Interlude: Tchaikovsky, “Tea (Chinese Dance) – The Nutcracker Suite”
One of my favorite pieces of Christmas music. So irresistibly cheerful. The only problem is it’s only a minute long. Therefore, we should listen to a few alternative arrangements as well.
And possibly the best of the bunch (they actually have a recording of The Nutcracker Suite for sale at their website, if you enjoy your Tchaikovsky funky. I bought it and got a personal thank-you email, which was a nice touch) :
Well, It Took a Lot of Work to Be the Ass That I Am
The problem is the WSJ attacked the Democrats core-constituency: over-educated college grads who want even more recognition in society https://t.co/LSyar3IG5a
— Zaid Jilani (@ZaidJilani) December 14, 2020
Which brings us, as it happens, to the real thrust of Epstein’s essay. At bottom, it wasn’t a dig at Jill Biden. No, that was just Epstein’s way of introducing his actual, and serious, subject. And that subject was the increasing meaninglessness of advanced degrees in the humanities and social sciences.
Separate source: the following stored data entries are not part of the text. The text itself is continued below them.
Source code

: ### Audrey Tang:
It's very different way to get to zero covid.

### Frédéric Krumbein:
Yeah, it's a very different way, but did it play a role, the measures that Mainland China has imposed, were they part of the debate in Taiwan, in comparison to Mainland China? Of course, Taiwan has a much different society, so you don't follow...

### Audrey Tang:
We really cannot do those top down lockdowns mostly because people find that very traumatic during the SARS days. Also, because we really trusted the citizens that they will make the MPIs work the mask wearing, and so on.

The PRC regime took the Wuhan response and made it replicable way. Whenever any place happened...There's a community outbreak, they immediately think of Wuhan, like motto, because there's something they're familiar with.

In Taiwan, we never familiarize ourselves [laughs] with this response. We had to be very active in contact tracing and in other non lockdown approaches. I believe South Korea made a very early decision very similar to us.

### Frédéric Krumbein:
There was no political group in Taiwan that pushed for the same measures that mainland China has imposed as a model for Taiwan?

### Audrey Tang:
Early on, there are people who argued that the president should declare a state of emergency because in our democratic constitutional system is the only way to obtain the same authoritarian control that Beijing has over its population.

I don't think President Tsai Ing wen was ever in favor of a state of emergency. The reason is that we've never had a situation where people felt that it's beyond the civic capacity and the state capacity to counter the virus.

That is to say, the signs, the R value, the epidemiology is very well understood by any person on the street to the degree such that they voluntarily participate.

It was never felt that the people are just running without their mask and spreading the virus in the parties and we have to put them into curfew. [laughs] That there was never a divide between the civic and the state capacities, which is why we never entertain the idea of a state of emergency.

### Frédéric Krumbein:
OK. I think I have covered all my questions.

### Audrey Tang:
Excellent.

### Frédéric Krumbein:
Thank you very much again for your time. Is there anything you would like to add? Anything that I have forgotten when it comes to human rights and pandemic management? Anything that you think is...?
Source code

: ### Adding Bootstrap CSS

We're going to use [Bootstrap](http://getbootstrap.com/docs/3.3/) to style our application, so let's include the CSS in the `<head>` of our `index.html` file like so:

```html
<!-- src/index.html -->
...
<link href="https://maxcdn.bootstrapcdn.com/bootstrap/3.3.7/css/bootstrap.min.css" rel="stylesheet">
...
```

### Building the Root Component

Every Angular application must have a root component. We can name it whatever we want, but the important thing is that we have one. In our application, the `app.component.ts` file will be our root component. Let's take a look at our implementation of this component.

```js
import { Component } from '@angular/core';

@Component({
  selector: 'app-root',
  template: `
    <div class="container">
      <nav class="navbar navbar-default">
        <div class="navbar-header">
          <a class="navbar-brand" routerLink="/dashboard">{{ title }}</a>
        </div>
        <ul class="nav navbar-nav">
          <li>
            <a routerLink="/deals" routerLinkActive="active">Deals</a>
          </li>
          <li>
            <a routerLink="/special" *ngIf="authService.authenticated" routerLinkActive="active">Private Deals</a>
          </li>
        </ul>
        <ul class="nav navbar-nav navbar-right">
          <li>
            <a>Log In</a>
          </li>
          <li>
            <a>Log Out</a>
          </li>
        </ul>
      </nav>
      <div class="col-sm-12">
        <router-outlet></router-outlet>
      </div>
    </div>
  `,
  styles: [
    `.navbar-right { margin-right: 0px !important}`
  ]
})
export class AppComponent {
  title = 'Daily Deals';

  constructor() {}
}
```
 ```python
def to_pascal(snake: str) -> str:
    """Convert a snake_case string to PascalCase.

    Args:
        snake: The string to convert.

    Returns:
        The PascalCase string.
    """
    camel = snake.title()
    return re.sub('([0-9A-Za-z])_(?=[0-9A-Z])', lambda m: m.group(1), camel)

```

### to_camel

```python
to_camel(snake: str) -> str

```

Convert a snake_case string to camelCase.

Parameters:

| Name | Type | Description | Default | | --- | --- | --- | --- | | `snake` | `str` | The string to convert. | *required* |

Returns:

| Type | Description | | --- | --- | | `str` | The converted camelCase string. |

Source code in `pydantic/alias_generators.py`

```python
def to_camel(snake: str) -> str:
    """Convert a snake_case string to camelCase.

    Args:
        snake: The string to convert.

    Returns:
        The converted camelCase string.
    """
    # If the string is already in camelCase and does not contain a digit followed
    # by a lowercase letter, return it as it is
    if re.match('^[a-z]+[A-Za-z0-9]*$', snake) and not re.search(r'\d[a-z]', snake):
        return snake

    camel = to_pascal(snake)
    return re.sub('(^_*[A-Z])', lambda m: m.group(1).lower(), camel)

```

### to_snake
“The Ph.D.,” Epstein lamented, “may once have held prestige, but that has been diminished by the erosion of seriousness and the relaxation of standards in university education generally, at any rate outside the sciences.”
For the record, I have un-remembered every essay of Epstein’s that I may have read, I have deleted every post in which I quoted him, and I have used all of his books for kindling. It’s the least I can offer to help undo the grave besmirchment our clerisy has suffered from this insolent autodidact.
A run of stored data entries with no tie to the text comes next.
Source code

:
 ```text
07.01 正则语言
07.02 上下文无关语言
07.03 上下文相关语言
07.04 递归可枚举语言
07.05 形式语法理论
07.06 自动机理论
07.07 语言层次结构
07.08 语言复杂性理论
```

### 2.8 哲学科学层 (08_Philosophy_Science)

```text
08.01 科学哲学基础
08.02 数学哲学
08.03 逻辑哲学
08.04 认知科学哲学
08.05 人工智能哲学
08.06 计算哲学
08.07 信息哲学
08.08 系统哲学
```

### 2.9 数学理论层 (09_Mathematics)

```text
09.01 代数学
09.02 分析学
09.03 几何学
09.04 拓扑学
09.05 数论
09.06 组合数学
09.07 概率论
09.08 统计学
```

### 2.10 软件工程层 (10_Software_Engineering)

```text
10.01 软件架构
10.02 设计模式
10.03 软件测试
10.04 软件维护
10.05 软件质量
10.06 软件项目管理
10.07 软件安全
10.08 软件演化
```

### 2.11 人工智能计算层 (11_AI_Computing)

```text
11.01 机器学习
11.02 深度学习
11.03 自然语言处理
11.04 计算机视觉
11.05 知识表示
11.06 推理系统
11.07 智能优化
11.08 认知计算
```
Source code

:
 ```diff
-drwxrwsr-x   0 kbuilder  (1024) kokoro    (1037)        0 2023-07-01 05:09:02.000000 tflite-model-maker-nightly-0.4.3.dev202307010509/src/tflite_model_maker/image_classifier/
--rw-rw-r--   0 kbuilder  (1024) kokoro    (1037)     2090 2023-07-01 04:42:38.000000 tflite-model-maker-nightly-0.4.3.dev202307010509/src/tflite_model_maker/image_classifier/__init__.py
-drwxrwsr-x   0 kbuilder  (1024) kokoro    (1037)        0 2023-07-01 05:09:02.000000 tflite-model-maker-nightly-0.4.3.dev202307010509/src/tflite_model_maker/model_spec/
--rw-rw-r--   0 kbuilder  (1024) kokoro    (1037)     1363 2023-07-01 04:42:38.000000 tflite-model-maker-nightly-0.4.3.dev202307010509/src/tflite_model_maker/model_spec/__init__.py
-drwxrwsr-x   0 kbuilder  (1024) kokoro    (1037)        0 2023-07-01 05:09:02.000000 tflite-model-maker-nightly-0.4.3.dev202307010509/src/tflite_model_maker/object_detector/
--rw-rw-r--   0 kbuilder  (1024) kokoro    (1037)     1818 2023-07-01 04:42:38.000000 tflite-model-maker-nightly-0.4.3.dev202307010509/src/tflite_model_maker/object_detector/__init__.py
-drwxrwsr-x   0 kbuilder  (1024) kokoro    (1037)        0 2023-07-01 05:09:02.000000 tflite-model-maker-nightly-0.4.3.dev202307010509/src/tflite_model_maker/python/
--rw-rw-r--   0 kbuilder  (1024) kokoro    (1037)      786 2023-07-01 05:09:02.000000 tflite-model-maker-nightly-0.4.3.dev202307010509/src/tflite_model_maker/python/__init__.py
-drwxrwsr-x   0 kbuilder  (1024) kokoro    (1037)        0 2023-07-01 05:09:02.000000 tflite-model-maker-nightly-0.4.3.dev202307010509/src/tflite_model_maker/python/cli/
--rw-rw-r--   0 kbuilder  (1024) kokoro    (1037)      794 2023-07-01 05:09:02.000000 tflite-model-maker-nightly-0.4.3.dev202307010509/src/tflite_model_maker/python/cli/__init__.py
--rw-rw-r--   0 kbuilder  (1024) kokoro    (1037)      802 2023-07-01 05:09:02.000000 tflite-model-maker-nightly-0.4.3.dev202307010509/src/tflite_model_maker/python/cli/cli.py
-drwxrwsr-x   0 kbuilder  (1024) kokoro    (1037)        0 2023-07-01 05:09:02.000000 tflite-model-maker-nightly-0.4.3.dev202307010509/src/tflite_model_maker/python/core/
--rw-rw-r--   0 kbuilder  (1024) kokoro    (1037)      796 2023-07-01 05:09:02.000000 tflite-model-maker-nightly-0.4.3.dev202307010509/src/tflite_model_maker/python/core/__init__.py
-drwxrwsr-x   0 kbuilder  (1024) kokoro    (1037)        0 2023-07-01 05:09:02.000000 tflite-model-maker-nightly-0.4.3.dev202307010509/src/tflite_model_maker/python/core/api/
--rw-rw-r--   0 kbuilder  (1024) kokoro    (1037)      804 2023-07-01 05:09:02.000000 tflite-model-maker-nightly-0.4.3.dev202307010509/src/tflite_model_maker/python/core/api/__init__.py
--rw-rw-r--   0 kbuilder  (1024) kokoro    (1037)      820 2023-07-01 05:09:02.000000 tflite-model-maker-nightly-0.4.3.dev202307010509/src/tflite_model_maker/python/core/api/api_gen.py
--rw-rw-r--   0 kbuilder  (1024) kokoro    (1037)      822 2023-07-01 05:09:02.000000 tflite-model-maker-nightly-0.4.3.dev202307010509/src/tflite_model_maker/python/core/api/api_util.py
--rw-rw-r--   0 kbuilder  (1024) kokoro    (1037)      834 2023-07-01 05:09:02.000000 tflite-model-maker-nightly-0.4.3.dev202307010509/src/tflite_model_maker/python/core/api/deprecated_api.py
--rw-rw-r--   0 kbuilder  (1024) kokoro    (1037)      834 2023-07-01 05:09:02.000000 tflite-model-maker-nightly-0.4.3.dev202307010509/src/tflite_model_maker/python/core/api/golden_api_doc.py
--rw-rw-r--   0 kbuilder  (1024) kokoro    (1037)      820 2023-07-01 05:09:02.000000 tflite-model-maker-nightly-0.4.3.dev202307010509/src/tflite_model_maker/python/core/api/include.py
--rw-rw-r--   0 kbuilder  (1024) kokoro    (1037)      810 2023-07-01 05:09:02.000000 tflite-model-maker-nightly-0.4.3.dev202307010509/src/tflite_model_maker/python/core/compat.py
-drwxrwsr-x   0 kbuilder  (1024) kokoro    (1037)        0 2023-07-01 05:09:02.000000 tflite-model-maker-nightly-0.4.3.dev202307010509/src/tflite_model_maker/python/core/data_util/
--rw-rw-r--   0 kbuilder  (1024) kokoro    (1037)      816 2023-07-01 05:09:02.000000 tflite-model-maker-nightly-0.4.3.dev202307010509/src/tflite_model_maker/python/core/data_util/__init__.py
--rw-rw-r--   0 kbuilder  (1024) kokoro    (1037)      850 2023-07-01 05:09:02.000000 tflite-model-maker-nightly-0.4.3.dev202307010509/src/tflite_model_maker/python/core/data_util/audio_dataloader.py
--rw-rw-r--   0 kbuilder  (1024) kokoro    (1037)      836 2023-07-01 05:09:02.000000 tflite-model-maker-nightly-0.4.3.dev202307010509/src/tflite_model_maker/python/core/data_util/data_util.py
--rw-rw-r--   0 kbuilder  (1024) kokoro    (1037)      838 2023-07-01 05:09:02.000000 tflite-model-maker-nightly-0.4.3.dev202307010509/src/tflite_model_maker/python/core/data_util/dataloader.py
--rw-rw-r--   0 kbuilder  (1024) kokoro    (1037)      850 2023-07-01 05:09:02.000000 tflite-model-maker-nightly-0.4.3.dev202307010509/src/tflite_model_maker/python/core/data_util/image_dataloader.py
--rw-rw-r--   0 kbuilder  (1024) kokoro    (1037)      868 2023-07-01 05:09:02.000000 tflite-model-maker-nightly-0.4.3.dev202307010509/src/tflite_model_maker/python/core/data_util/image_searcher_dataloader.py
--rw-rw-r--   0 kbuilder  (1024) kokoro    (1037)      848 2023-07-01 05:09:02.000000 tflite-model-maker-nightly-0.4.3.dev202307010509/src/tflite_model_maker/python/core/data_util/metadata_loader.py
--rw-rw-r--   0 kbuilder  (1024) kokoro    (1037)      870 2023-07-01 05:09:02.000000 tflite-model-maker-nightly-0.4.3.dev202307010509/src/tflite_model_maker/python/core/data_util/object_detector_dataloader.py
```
Verily, Verily, I Say Unto Thee (19)
In her new book, Ars Vitae: The Fate of Inwardness and the Return of the Ancient Arts of Living, historian Elizabeth Lasch-Quinn offers a clear-eyed diagnosis of what she considers today’s culture of therapy. “We live in an era of the aphorism and the several-step program promising to fix everything imaginable,” she writes. But without a deeper vision of what life is about, we are subject to a tyranny of selfhood. Lasch-Quinn explains, “With no vision of the good, we are lost and bereft. All our projects become self-serving.”
…In elegant prose, Lasch-Quinn encourages us to look beyond self-optimization or political activism. At some point, we must ask ourselves: What if there actually is a coherent purpose of existence? What if living is an art? Ancient philosophy, she contends, can help us navigate these questions. She surveys five ancient schools of thought—Gnosticism, Stoicism, Epicureanism, Cynicism, and Platonism—for possible guidance, locating echoes of their themes in contemporary culture.
Sounds interesting. I’ve enjoyed both her and her father’s books. Well, I guess that’s my Christmas present sorted!